Could you repeat the data word for word while skipping the pictures?

**** DATASET EXCERPT

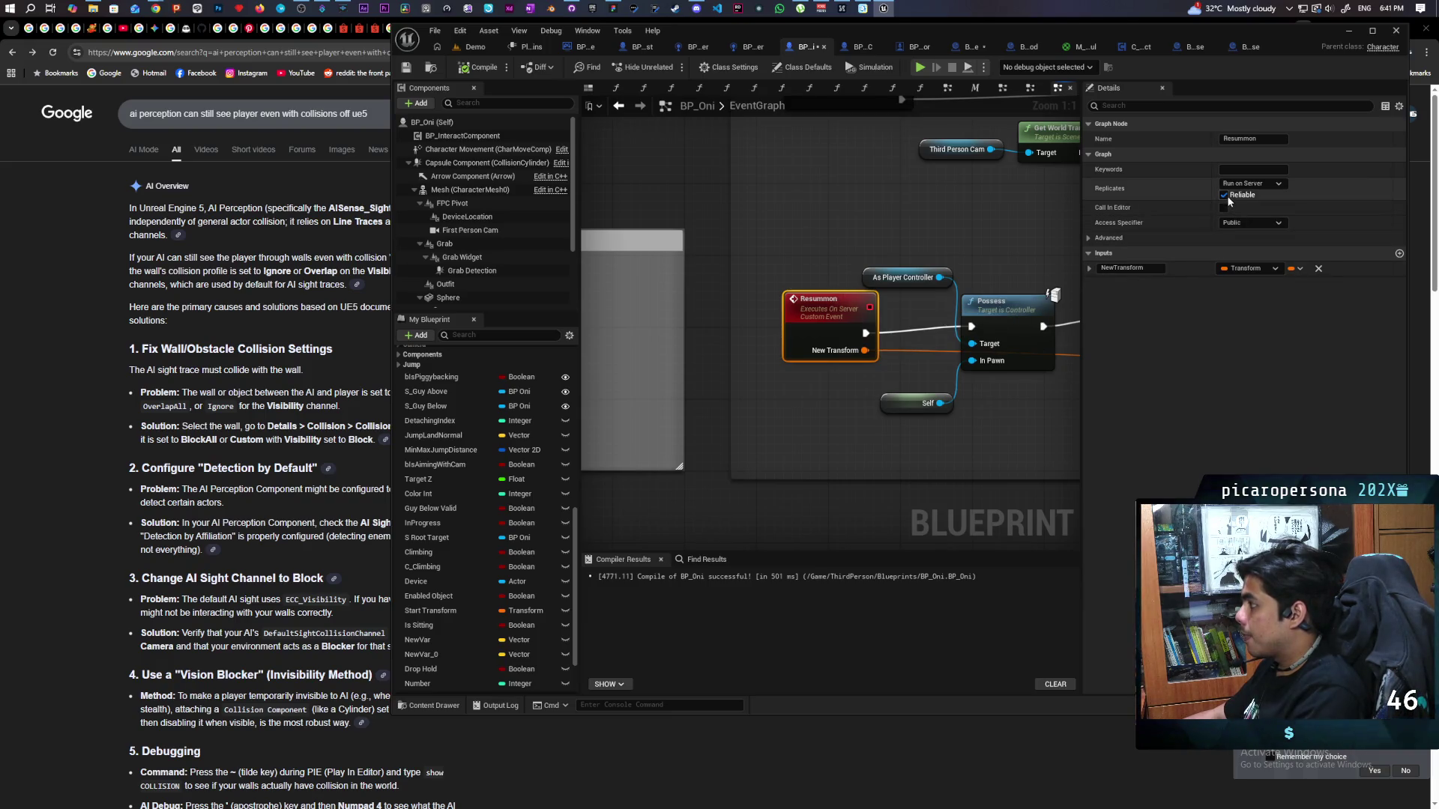
{"action": "left_click", "coordinate": [1251, 183]}
{"action": "left_click", "coordinate": [1247, 194]}
{"action": "left_click", "coordinate": [828, 348]}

********

> _WRITTEN RESPONSE_:
{"action": "left_click", "coordinate": [1251, 183]}
{"action": "left_click", "coordinate": [1247, 194]}
{"action": "left_click", "coordinate": [828, 348]}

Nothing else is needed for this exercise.